Tonganoxie runner makes it to Boston Marathon
Levi Huseman never considered himself a marathon runner.
Sure, he ran distance races as a track team miler and cross country runner in his days at Kansas University, but the 2005 Tonganoxie High graduate was always focused on the shorter end of the long-distance race spectrum.
When a college buddy brought up the idea of competing in one of the world’s most famous marathons, though, Huseman couldn’t resist.
On April 18, the 23-year-old Tonganoxie man ran the second marathon of his life at one of the world’s great races, the Boston Marathon — Huseman’s first marathon, this past October in Kansas City, Mo., qualified him for the renowned race.
Training at KU, Huseman said, made it easy to transition to marathons once his friend Diego Dilladron, another Jayhawks runner, convinced him they should try to qualify for the Boston Marathon. Huseman said he would run 90-95 miles a week in college, so he was familiar with logging major mileage on his sneakers.
Unfortunately for Huseman, a first-year physics and chemistry instructor (and assistant track coach) at Olathe North, his new profession was pretty time consuming — “I really wasn’t running at all,” Huseman said — and he had trouble finding time to train prior to the KC marathon.
Though he only prepared for about two weeks, his time of 3:06:59 at his first marathon qualified him for Boston, which was the goal. Dilladron, meanwhile, qualified at a race in San Francisco.

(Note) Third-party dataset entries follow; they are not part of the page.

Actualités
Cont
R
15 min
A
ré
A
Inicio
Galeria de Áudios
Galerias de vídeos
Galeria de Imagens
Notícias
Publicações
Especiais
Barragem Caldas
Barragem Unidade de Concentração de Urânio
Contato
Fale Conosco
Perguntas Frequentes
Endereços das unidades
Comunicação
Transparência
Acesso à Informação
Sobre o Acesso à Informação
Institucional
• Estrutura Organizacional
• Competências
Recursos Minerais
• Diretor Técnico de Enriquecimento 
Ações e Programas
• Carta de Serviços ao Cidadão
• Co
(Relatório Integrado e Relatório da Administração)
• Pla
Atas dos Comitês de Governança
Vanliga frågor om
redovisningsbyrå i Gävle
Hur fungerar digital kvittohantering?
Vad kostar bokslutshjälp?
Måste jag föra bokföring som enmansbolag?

The next step was to register for Boston and secure two of the roughly 27,000 spots in the race. Huseman and Dilladron beat the rush, became official entrants and booked a flight to Boston, which they shared with Huseman’s two Kansas City Marathon companions — his girlfriend, Lindsey Wiegele, and her friend Alyssa Auld.

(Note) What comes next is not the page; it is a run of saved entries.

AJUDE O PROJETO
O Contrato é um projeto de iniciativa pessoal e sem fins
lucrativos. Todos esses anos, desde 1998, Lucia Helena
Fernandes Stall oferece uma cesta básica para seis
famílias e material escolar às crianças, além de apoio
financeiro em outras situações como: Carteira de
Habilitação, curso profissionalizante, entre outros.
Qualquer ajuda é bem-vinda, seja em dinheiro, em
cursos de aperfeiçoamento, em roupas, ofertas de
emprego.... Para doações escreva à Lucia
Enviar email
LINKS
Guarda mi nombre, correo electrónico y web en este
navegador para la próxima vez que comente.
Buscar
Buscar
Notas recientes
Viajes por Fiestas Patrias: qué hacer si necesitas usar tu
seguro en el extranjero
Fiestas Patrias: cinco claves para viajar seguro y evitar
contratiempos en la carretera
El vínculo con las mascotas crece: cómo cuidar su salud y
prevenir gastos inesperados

For Boston, Huseman knew he needed more training. He prepared for the mega race by logging about eight miles a day and typically ran a longer distance once a week — the longest being a 20-mile path from his home in Tonganoxie to Lawrence.
It paid off. Huseman ran the 26.2-mile road course through the New England metropolis in 2:58:35. He was the fourth Kansan to cross the finish line, 1,309th overall, 1,216th among males and 884th in his division (males, 18-44).
“It was incredible,” Huseman said of running in the world famous race. “There were lots of people. I mean you honestly felt like you were packed in shoulder to shoulder.”
Huseman said he would come to a crest on some hills and look for what should be a road, but people’s heads were all he could see in front of him — a far cry from his Kansas City experience, where he was all alone for parts of the race.
Heading into the Boston Marathon, Huseman wanted to finish under the three-hour mark. He started out with a slow pace and gradually sped up the entire race.
As he ran in an old Kansas jersey — which brought on both cheers of “go, Kansas” and “rock chalk” as well as a “VCU” jeer — Huseman kept counting down the miles on his watch and felt good about reaching his goal.
“Toward the end I was pretty sure I could do it,” he said.
To make the day a little sweeter, on his way to meeting his goal, Huseman caught up with and passed his pal Dilladron.
Not bad for someone who once considered himself a miler.